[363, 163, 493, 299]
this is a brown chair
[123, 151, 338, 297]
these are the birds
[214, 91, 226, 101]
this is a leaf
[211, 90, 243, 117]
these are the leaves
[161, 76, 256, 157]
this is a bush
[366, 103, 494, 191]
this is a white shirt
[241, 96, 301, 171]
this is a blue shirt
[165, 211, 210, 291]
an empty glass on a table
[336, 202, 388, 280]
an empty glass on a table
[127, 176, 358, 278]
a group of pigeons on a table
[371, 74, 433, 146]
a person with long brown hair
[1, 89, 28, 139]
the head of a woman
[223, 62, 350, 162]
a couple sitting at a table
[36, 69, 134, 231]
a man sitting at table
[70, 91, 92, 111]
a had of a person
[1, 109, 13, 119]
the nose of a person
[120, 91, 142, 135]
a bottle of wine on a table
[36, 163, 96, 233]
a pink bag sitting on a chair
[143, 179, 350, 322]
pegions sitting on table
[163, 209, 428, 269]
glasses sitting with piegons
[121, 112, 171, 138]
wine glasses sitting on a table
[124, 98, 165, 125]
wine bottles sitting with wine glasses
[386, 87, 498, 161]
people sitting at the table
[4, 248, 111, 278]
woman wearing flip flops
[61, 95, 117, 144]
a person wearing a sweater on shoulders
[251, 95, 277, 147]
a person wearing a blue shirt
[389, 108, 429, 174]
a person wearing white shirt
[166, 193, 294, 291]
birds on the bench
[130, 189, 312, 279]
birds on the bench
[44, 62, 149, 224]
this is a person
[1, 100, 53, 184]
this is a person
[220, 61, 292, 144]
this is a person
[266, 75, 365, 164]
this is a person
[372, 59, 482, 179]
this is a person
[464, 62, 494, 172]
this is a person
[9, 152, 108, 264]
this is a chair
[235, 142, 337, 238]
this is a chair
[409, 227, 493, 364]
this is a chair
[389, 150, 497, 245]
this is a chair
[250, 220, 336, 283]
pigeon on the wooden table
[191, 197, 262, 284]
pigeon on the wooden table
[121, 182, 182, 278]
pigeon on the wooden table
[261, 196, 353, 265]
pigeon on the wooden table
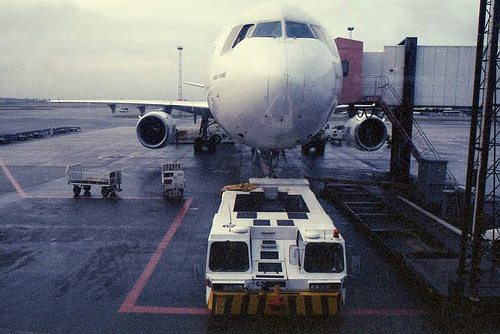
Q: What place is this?
A: It is a pavement.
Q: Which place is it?
A: It is a pavement.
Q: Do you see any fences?
A: No, there are no fences.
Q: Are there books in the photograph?
A: No, there are no books.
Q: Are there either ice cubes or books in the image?
A: No, there are no books or ice cubes.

Task instructions:
Rewrite all the records above, changing "place" to "location" and keeping everything else the same. Leave the pictures out of your answer.

Output of the task:
[363, 163, 493, 299]
this is a brown chair
[123, 151, 338, 297]
these are the birds
[214, 91, 226, 101]
this is a leaf
[211, 90, 243, 117]
these are the leaves
[161, 76, 256, 157]
this is a bush
[366, 103, 494, 191]
this is a white shirt
[241, 96, 301, 171]
this is a blue shirt
[165, 211, 210, 291]
an empty glass on a table
[336, 202, 388, 280]
an empty glass on a table
[127, 176, 358, 278]
a group of pigeons on a table
[371, 74, 433, 146]
a person with long brown hair
[1, 89, 28, 139]
the head of a woman
[223, 62, 350, 162]
a couple sitting at a table
[36, 69, 134, 231]
a man sitting at table
[70, 91, 92, 111]
a had of a person
[1, 109, 13, 119]
the nose of a person
[120, 91, 142, 135]
a bottle of wine on a table
[36, 163, 96, 233]
a pink bag sitting on a chair
[143, 179, 350, 322]
pegions sitting on table
[163, 209, 428, 269]
glasses sitting with piegons
[121, 112, 171, 138]
wine glasses sitting on a table
[124, 98, 165, 125]
wine bottles sitting with wine glasses
[386, 87, 498, 161]
people sitting at the table
[4, 248, 111, 278]
woman wearing flip flops
[61, 95, 117, 144]
a person wearing a sweater on shoulders
[251, 95, 277, 147]
a person wearing a blue shirt
[389, 108, 429, 174]
a person wearing white shirt
[166, 193, 294, 291]
birds on the bench
[130, 189, 312, 279]
birds on the bench
[44, 62, 149, 224]
this is a person
[1, 100, 53, 184]
this is a person
[220, 61, 292, 144]
this is a person
[266, 75, 365, 164]
this is a person
[372, 59, 482, 179]
this is a person
[464, 62, 494, 172]
this is a person
[9, 152, 108, 264]
this is a chair
[235, 142, 337, 238]
this is a chair
[409, 227, 493, 364]
this is a chair
[389, 150, 497, 245]
this is a chair
[250, 220, 336, 283]
pigeon on the wooden table
[191, 197, 262, 284]
pigeon on the wooden table
[121, 182, 182, 278]
pigeon on the wooden table
[261, 196, 353, 265]
pigeon on the wooden table
Q: What location is this?
A: It is a pavement.
Q: Which location is it?
A: It is a pavement.
Q: Do you see any fences?
A: No, there are no fences.
Q: Are there books in the photograph?
A: No, there are no books.
Q: Are there either ice cubes or books in the image?
A: No, there are no books or ice cubes.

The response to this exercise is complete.